Que belo exemplo para quem aspira a ser verdadeiramente humano: abertura de horizontes, vencendo o casulo míope do “já basta” e do “estou satisfeito”; valorização do que se é na perspectiva do que se quer ser; aceitação e reconhecimento da nossa vocação ao crescimento integral, à contemplação do rosto de Deus, à comunhão que a fé provoca e alimenta, ao amor de quem Deus ama: as criaturas e a criação, sobretudo a mais depredada na sua beleza e harmonia. Que oportuno testemunho para um mundo que parece insensível e indiferente a estes valores, que dá sinais claros de passar bem sem Deus e silencia a sua voz, especialmente nos gemidos e nos gritos das vítimas humanas.

Lucas, o autor do relato, apresenta a resposta de Jesus em duas parábolas: a do grão de mostarda e a do servo inútil ou seja a da qualidade vigorosa e a da confiança obediente. E assim visualiza o que é a fé cristã do discípulo fiel e o serviço a que está chamado.
Consequentemente, o Papa Francisco exorta-nos a manter ligada a luz da fé, praticando o bem hoje e não adiando para amanhã, nem o guardando no congelador. Já! E deixa alguns exemplos que ajudam a luz da fé a permanecer ligada. “Cuidem da luz (…) a luz da amizade, a luz da mansidão, a luz da fé, a luz da esperança, a luz da paciência, a luz da bondade”.

O modo de proceder dos discípulos manifesta que a fé brota do contacto com Jesus, da relação cordial com ele, do conhecimento da sua vontade, do envolvimento na sua paixão que não desiste de ir até ao fim.
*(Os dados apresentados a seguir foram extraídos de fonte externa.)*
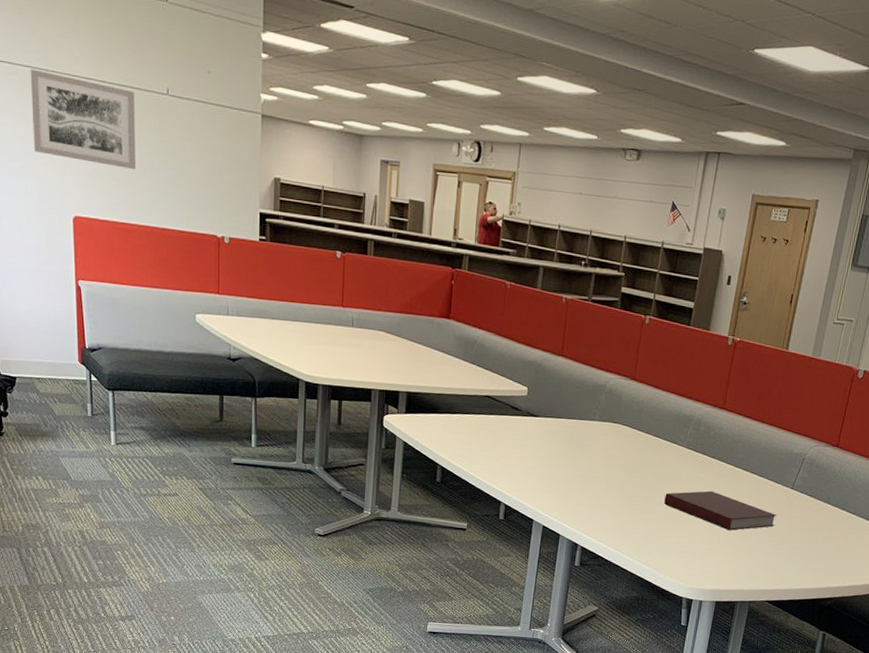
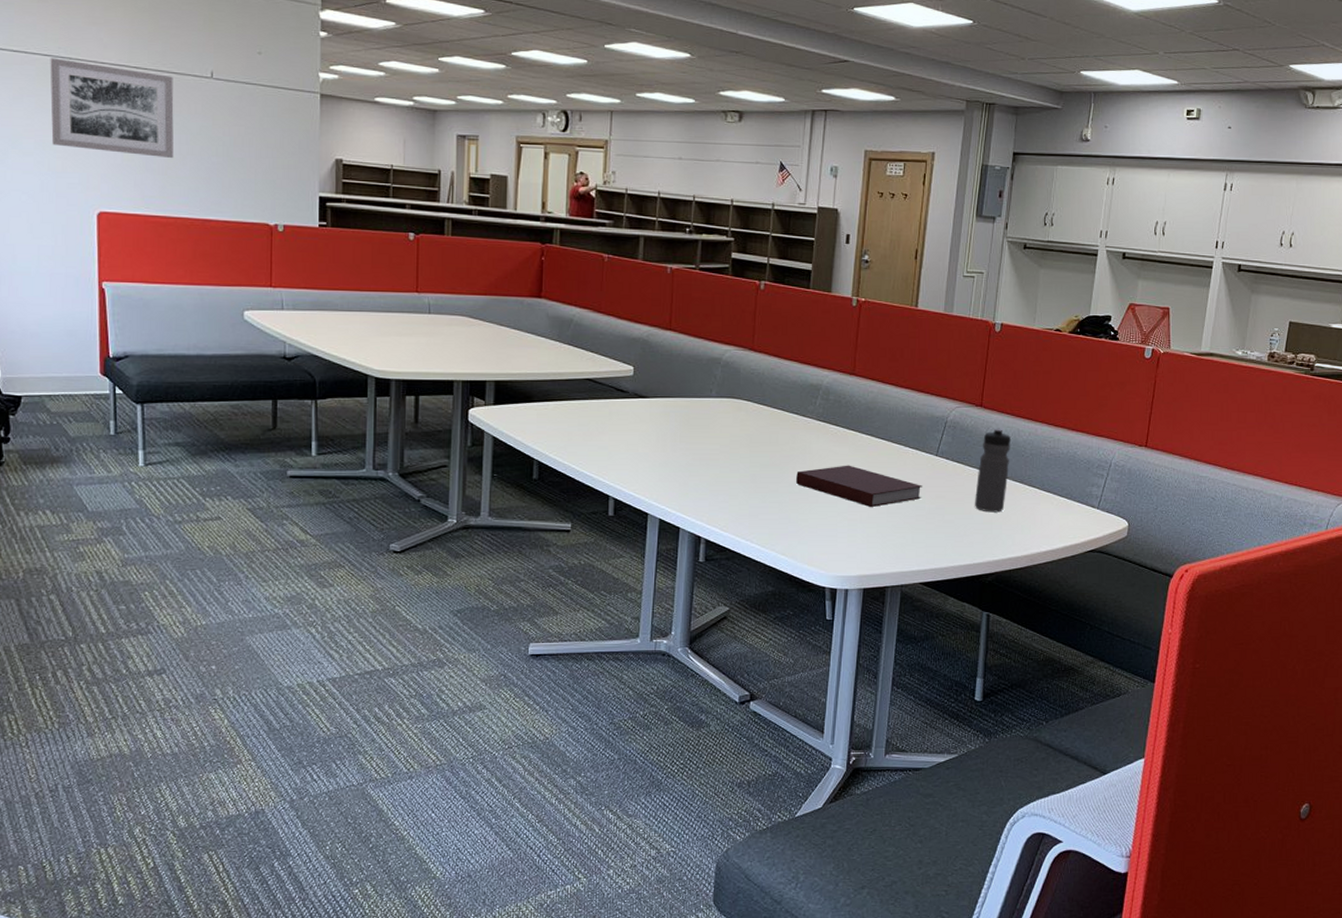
water bottle: none [821,467,862,545] -> present [974,428,1011,513]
O amor a Deus Pai e a realização do seu projecto de salvação “comandam” todas as suas decisões e ousadias. Sem esta familiaridade com Jesus, a fé corre o risco de se desvirtuar, não tendo consistência nem autenticidade; corre o risco de se diluir e até desaparecer; corre o risco de dar lugar à indiferença e, mesmo, à hostilidade.
“Não nos tornamos cristãos com as nossas forças” – recorda o Papa Francisco no Twitter. “A fé é primeiramente um dom de Deus que nos é dado na Igreja e através da Igreja”.

Jesus atende o pedido dos discípulos e reencaminha-o de modo surpreendente. “Se tivésseis fé, como um grão de mostarda, diríeis a esta amoreira: Arranca-te daí e vai plantar-te no mar, e ela obedecer-vos-ia”. A fé, que Jesus ilustra com a referida comparação, alicerça-se na Palavra de Deus que é sempre fiel e tem uma única medida: o vigor que a adesão cordial faz brotar no coração dos discípulos, adesão credenciada por uma atitude de serviço generoso e desinteressado.
Assim o testemunha a actriz libanesa Nadine Najim, que foi miss Libano em 2004, surpreendendo os fãs que a interpelavam sobre a sua crença religiosa. “Eu respeito o Islão e a fé em Deus, mas a minha religião é o cristianismo. A religião é a minha esperança. Cristo é a minha vida”. E acrescenta:  “Espero que todos orem por mim, para que Deus me guie”.
A coerência de quem vive a fé em obras concretas brilha em tantos rostos humanos, sorridentes e felizes, em tantos voluntários de causas solidárias e fraternas, em tantos espoliados da sua dignidade que não desistem de a reivindicar, correndo riscos de morte. Infelizmente, também acontece o contrário.

A qualidade da fé é típica dos discípulos, mulheres/homens de Deus, cheios do Espírito de fortaleza, caridade e moderação – como lembra Paulo a Timóteo; preocupados em guardar o “tesouro” recebido e em mantê-lo íntegro; cheios de audácia evangelizadora em todas as circunstâncias, firmes e determinados na prossecução do ideal que aprendem do Mestre. É típica de quem assume conscientemente o baptismo e faz desabrochar toda a sua riqueza ao longo da vida.
Senhor, aumenta a nossa fé, oração a fazer especialmente neste mês de Outubro, mês dedicado à Igreja em terras de missão, o coração humano.